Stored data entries
════

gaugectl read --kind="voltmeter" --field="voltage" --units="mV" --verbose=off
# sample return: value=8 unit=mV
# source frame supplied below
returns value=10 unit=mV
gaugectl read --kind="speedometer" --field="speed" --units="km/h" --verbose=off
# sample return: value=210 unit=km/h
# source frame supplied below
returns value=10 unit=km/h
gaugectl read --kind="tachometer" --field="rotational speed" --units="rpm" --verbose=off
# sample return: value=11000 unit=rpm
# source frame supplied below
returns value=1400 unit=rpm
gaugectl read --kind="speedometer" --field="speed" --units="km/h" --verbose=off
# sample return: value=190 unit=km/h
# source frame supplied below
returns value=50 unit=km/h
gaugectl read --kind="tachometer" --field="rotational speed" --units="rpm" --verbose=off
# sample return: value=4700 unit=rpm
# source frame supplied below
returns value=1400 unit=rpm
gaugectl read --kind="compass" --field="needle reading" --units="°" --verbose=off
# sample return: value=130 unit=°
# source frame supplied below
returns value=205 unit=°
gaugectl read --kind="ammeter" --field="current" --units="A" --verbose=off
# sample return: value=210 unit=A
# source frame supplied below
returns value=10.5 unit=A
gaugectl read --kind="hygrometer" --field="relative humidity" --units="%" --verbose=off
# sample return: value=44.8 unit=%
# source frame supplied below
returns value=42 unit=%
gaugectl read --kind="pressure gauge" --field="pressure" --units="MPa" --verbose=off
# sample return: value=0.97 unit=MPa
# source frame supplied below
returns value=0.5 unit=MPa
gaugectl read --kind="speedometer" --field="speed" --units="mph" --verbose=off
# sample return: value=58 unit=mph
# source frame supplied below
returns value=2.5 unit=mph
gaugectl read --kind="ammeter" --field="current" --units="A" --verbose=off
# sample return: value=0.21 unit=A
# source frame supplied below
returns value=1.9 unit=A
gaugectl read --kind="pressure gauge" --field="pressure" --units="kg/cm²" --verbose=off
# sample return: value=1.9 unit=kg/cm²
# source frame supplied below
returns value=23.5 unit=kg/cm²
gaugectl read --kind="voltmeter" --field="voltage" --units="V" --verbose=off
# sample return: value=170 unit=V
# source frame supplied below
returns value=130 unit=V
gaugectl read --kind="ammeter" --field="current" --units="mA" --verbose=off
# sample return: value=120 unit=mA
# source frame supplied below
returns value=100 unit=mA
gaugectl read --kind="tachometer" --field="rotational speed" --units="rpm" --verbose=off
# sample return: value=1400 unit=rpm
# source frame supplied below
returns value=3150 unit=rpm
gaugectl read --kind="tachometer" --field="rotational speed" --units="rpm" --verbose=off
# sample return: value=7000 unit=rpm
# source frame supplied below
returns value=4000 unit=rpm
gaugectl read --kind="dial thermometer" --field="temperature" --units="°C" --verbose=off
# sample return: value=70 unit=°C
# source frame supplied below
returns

════

▸ **What is needed**: Turn the stretch of the data from its first line through the line containing "returns value=205 unit=°" into a Markdown table with the columns Row and Line. Give each line a row number, and leave out blank lines.

▸ **Your response**:
| Row | Line |
|---|---|
| 1 | gaugectl read --kind="voltmeter" --field="voltage" --units="mV" --verbose=off |
| 2 | # sample return: value=8 unit=mV |
| 3 | # source frame supplied below |
| 4 | returns value=10 unit=mV |
| 5 | gaugectl read --kind="speedometer" --field="speed" --units="km/h" --verbose=off |
| 6 | # sample return: value=210 unit=km/h |
| 7 | # source frame supplied below |
| 8 | returns value=10 unit=km/h |
| 9 | gaugectl read --kind="tachometer" --field="rotational speed" --units="rpm" --verbose=off |
| 10 | # sample return: value=11000 unit=rpm |
| 11 | # source frame supplied below |
| 12 | returns value=1400 unit=rpm |
| 13 | gaugectl read --kind="speedometer" --field="speed" --units="km/h" --verbose=off |
| 14 | # sample return: value=190 unit=km/h |
| 15 | # source frame supplied below |
| 16 | returns value=50 unit=km/h |
| 17 | gaugectl read --kind="tachometer" --field="rotational speed" --units="rpm" --verbose=off |
| 18 | # sample return: value=4700 unit=rpm |
| 19 | # source frame supplied below |
| 20 | returns value=1400 unit=rpm |
| 21 | gaugectl read --kind="compass" --field="needle reading" --units="°" --verbose=off |
| 22 | # sample return: value=130 unit=° |
| 23 | # source frame supplied below |
| 24 | returns value=205 unit=° |